An interesting point, because in one way it seems that this can only be the right hill for any religious believers. You don't need to insist that non-believers can only be fools, but you don't want to accept that all believers have to be fools, either. Given that believing professors exist, you can hardly blame them for persistently claiming that they have a right to exist.
Yet you're right that listing an all-star team of smart believers is ludicrous. It does seem insecure. So something's somehow gone funny.
I don't think it can just be that Peterson is stuck defending the general respectability of religious belief, because there's no need to get insecure or silly over that.
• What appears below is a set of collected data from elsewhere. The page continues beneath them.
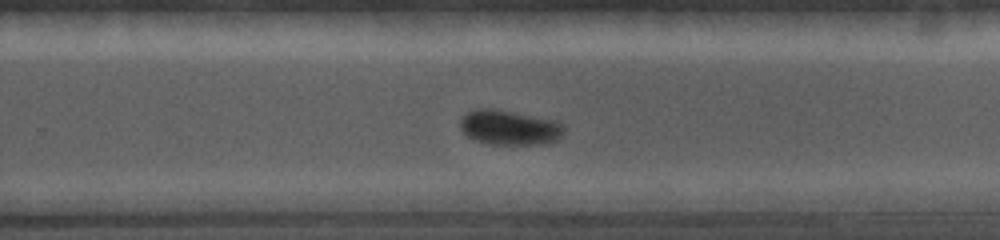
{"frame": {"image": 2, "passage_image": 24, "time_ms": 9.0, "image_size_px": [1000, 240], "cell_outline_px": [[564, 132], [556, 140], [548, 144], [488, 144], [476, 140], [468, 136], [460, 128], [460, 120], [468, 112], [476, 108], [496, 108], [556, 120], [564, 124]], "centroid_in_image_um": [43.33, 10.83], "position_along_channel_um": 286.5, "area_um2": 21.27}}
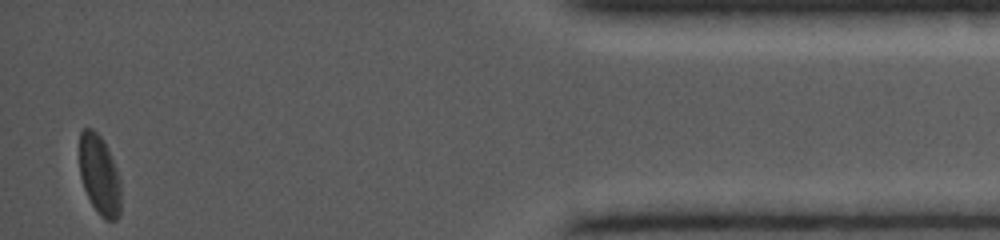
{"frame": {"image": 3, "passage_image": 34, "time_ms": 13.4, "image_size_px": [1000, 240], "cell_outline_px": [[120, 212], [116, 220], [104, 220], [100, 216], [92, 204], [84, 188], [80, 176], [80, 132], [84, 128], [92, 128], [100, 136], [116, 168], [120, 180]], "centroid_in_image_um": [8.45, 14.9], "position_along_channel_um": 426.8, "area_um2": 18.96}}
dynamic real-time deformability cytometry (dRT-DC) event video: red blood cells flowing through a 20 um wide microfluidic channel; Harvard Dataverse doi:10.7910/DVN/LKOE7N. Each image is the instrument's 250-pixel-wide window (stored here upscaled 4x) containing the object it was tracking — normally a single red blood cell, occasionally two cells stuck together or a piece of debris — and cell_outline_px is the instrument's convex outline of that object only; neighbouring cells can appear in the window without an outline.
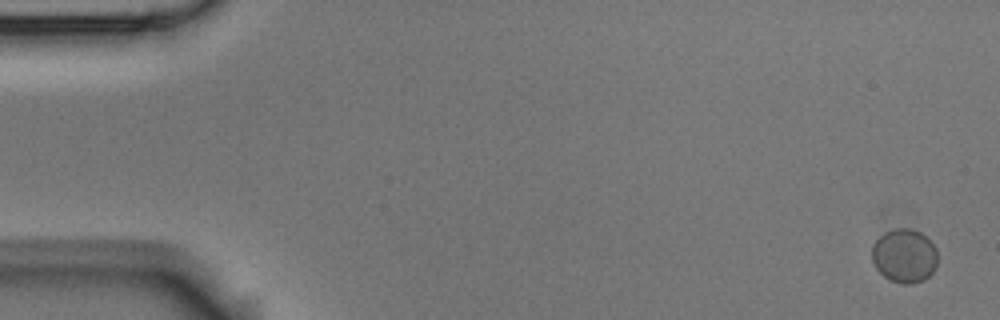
{"species": "Egyptian fruit bat (a non-hibernating species)", "species_latin": "Rousettus aegyptiacus", "temperature_condition": "room temperature", "stored_images_in_passage": 6, "camera_frame_rate_fps": 3000, "um_per_image_px": 0.085, "animal": {"sex": "male"}, "frame": {"image": 1, "passage_image": 1, "time_ms": 0.0, "image_size_px": [1000, 320], "cell_outline_px": [[936, 268], [924, 280], [912, 284], [900, 284], [884, 276], [876, 268], [872, 260], [872, 244], [884, 232], [892, 228], [912, 228], [920, 232], [936, 248]], "centroid_in_image_um": [76.85, 21.73], "position_along_channel_um": 8.1, "area_um2": 20.63}}
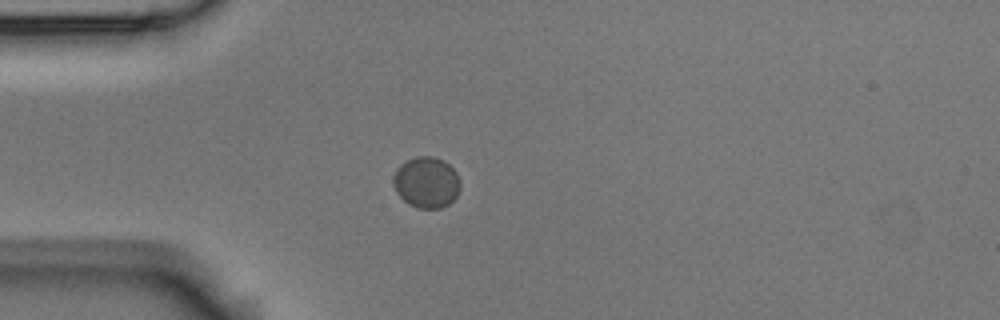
{"frame": {"image": 2, "passage_image": 5, "time_ms": 1.333, "image_size_px": [1000, 320], "cell_outline_px": [[460, 188], [456, 196], [448, 204], [440, 208], [416, 208], [408, 204], [396, 192], [392, 184], [392, 176], [396, 168], [400, 164], [416, 156], [432, 156], [444, 160], [456, 172], [460, 180]], "centroid_in_image_um": [36.22, 15.49], "position_along_channel_um": 48.8, "area_um2": 20.11}}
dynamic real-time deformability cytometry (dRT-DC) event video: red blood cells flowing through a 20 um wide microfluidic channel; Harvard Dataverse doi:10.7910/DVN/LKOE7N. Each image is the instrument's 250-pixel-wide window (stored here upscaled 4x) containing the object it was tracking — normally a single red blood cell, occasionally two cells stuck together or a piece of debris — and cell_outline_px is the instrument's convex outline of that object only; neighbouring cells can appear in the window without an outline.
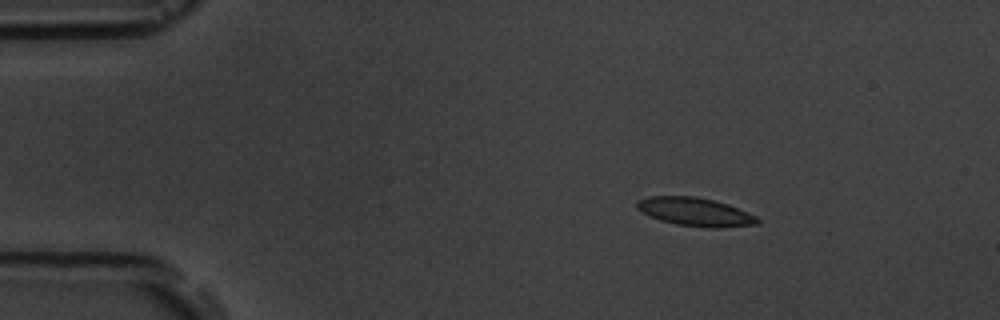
{"species": "common noctule bat (a hibernating species)", "species_latin": "Nyctalus noctula", "temperature_condition": "room temperature", "stored_images_in_passage": 4, "camera_frame_rate_fps": 3000, "um_per_image_px": 0.085, "animal": {"sex": "male", "body_mass_g": 19.5, "forearm_length_mm": 54.6}, "frame": {"image": 1, "passage_image": 1, "time_ms": 0.0, "image_size_px": [1000, 320], "cell_outline_px": [[760, 224], [720, 228], [708, 228], [676, 224], [660, 220], [648, 216], [640, 212], [636, 208], [636, 204], [640, 200], [648, 196], [696, 196], [728, 204], [756, 216], [760, 220]], "centroid_in_image_um": [59.09, 18.02], "position_along_channel_um": 25.9, "area_um2": 20.06}}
It's not a high bar to clear, especially in the academic world, where anybody is entitled to believe what they want as long as they're not hurting anybody else over it.
Maybe the problem is that Peterson wants more respect for his particular Mormon beliefs than most educated people are willing to give. He's not content with being tolerated as a harmless eccentric. He wants more than that.
I think you could get more respect for some form of Mormonism if you disavowed the historicity of the Mormon scriptures and the authority of the Mormon hierarchy, but insisted that Mormonism had some interesting and original ideas. I think Kishkumen here does that, for instance. I'm not necessarily convinced but I'm certainly not appalled that any scholar would think that. It's a respectable view, in my view.
It's got to be tough to get more than eyebrow-raised tolerance, though, if you're really upholding the whole LDS deal. Maybe the bottom line is that to believe all of that you really do have to be some kind of fool, even if you're not stupid, and insisting you're not a fool just makes the foolishness obvious.
Fredo Corleone wrote:I’m smart. Not like everybody says, like dumb. I’m smart and I want respect!
I was a teenager before it was cool.